Am 22. December 1793 hielten die fürstlichen Schwestern unter dem Jubel der guten Berliner ihren feierlichen Einzug in die Hauptstadt. Die Ehrenpforte mit festlichen Sinnbildern war nach den Angaben des bekannten Odendichters Rammler errichtet, ein kleines liebliches Mädchen begrüßte die zukünftige Kronprinzessin mit einigen passenden Strophen. Von der Anmuth des Kindes entzückt, folgte Louise dem natürlichen Zuge ihres bewegten Herzens; sie schloß die Kleine in ihre Arme und küßte den niedlichen Mund.

„Mein Gott!“ schrie die förmliche Oberhofmeisterin, über solche Verletzung der vorgeschriebenen Formen entsetzt. „Was haben Ew. königliche Hoheit gethan? Das ist ja gegen alle Etikette!“

„Wie?“ entgegnete lächelnd die Fürstin, „darf ich das nicht mehr thun?“

Ihr natürlicher Sinn sträubte sich von vornherein gegen den höfischen Brauch; auch in der Nähe des Thrones bewahrte sie ihr rein menschliches Gefühl, wobei sie an dem schlichten Charakter des Kronprinzen eine mächtige Stütze fand. Beide führten im Gegensatz zu dem regierenden Könige, der mit seiner Lichtenau schwelgte, ein wahrhaft deutsches, inniges Familienleben. Am liebsten verweilten sie auf dem bescheidenen Landgute Paretz in ländlicher Abgeschiedenheit, umgeben von einigen Freunden, fern von dem Geräusch und dem Luxus der Residenz. Hier schaltete Louise als Hausfrau und bewirthete ihre Gäste an dem einfachen Tische, wie ihn besser jeder reiche Privatmann aufzuweisen hatte; hier streifte sie an der Seite ihres hohen Gatten ohne Zwang durch die grünen Felder, oder ruhte unter dem Schatten der Bäume mit einem Lieblingsschriftsteller in der Hand. Die Kinder des Dorfes kannten und liebten die „gnädige Frau von Paretz“, wie sie allgemein hieß, und empfingen manch kleines Geschenk von ihr, Näschereien und Kleidungsstücke. Wenn der goldene Erntekranz auf das Schloß gebracht wurde, mischte sie sich unter das Gesinde und tanzte den Reigen mit ihrem Hofstaat; selbst die gestrenge Oberhofmeisterin mußte dann ein Tänzchen wagen, zur nicht geringen Belustigung der hohen Herrschaften.

▸ Einträge
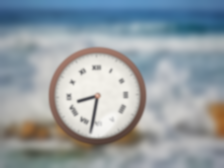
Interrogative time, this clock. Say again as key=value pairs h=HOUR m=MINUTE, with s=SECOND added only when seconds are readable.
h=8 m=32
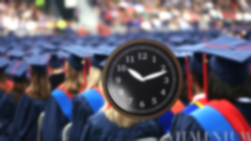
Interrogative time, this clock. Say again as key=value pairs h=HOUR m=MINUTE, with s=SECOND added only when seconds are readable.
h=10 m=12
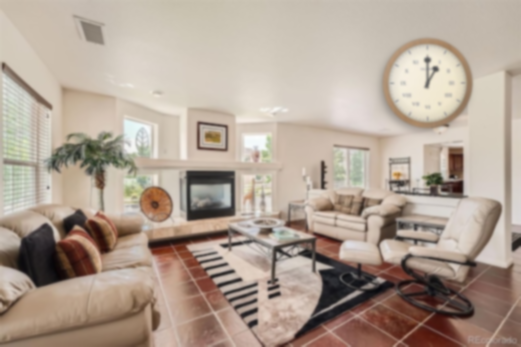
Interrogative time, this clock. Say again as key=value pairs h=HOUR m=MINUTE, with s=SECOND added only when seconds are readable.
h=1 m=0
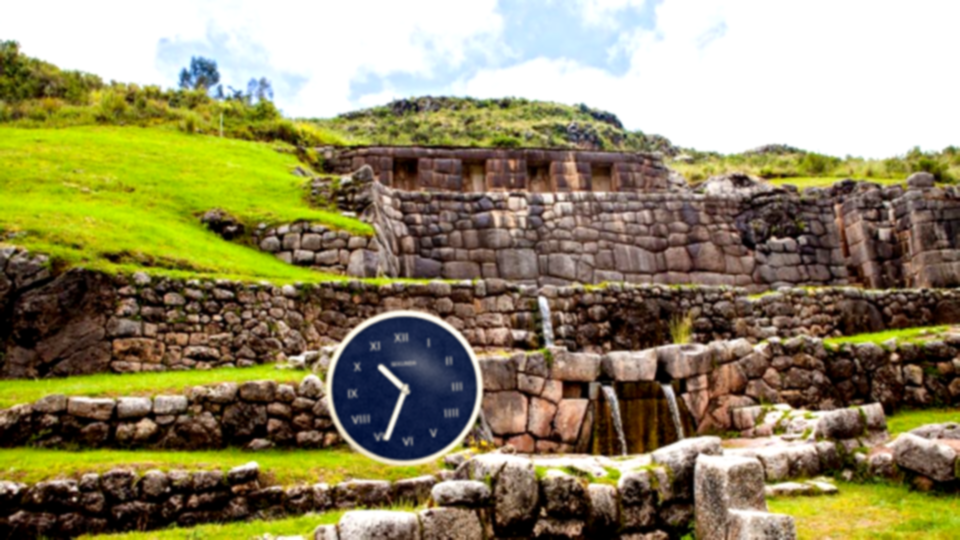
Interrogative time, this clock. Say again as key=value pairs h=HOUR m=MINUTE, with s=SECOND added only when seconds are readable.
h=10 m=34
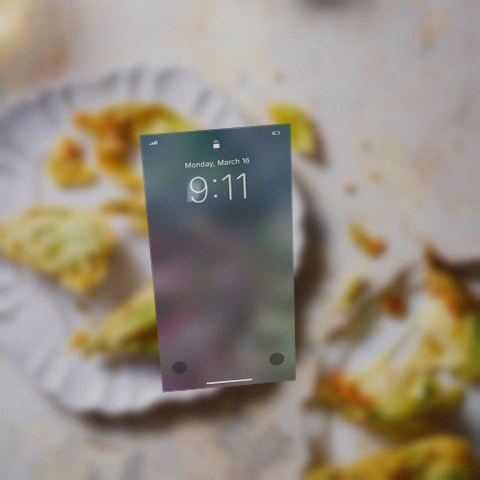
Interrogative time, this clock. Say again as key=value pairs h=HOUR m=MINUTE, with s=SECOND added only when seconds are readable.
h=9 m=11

==

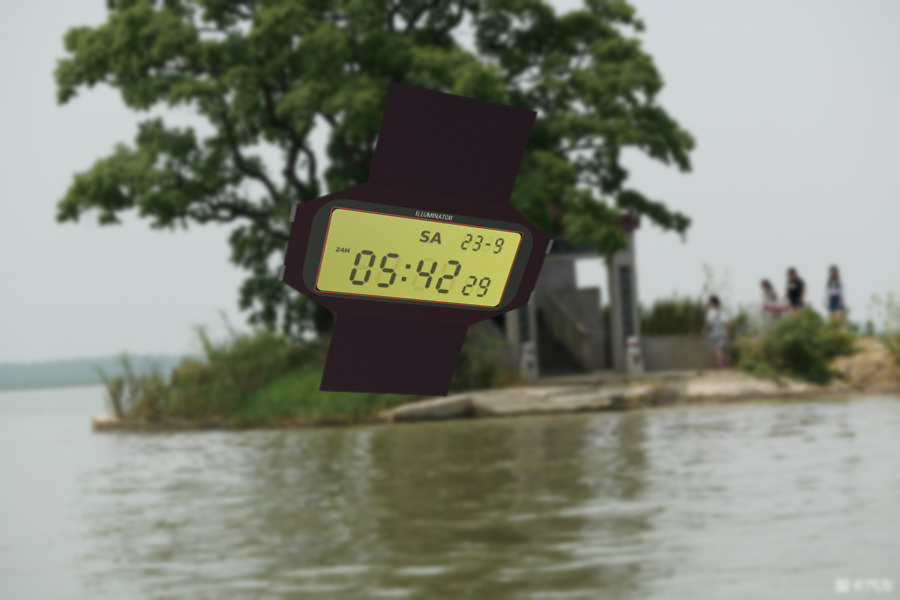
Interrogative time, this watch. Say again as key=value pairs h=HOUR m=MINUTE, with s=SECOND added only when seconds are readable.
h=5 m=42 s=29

▸ Aufgaben
1 – Nennen Sie alle Tätigkeiten Louises, die der Textauszug in dem Satz aufzählt, der mit „Hier schaltete Louise“ beginnt.
2 – Beantworten Sie die folgenden Fragen zum Textauszug.
(a) An welchem Tag hielten die fürstlichen Schwestern ihren Einzug in die Hauptstadt?
(b) Nach wessen Angaben war die Ehrenpforte errichtet?
(c) Unter welchem Namen kannten die Kinder des Dorfes Louise?
3 – Schreiben Sie den Abschnitt des Textauszugs, der mit den Worten „Am 22. December“ beginnt und mit „den niedlichen Mund.“ endet, erneut ab und tauschen Sie dabei „Mädchen“ gegen „Kind“ aus.

▸ Lösungen
1 –
- Sie schaltete als Hausfrau.
- Sie bewirtete ihre Gäste an dem einfachen Tisch.
- Sie streifte an der Seite ihres Gatten ohne Zwang durch die grünen Felder.
- Sie ruhte unter dem Schatten der Bäume mit einem Lieblingsschriftsteller in der Hand.

2 –
(a) Am 22. Dezember 1793.
(b) Nach den Angaben des Odendichters Rammler.
(c) Als „gnädige Frau von Paretz“.

3 –
Am 22. December 1793 hielten die fürstlichen Schwestern unter dem Jubel der guten Berliner ihren feierlichen Einzug in die Hauptstadt. Die Ehrenpforte mit festlichen Sinnbildern war nach den Angaben des bekannten Odendichters Rammler errichtet, ein kleines liebliches Kind begrüßte die zukünftige Kronprinzessin mit einigen passenden Strophen. Von der Anmuth des Kindes entzückt, folgte Louise dem natürlichen Zuge ihres bewegten Herzens; sie schloß die Kleine in ihre Arme und küßte den niedlichen Mund.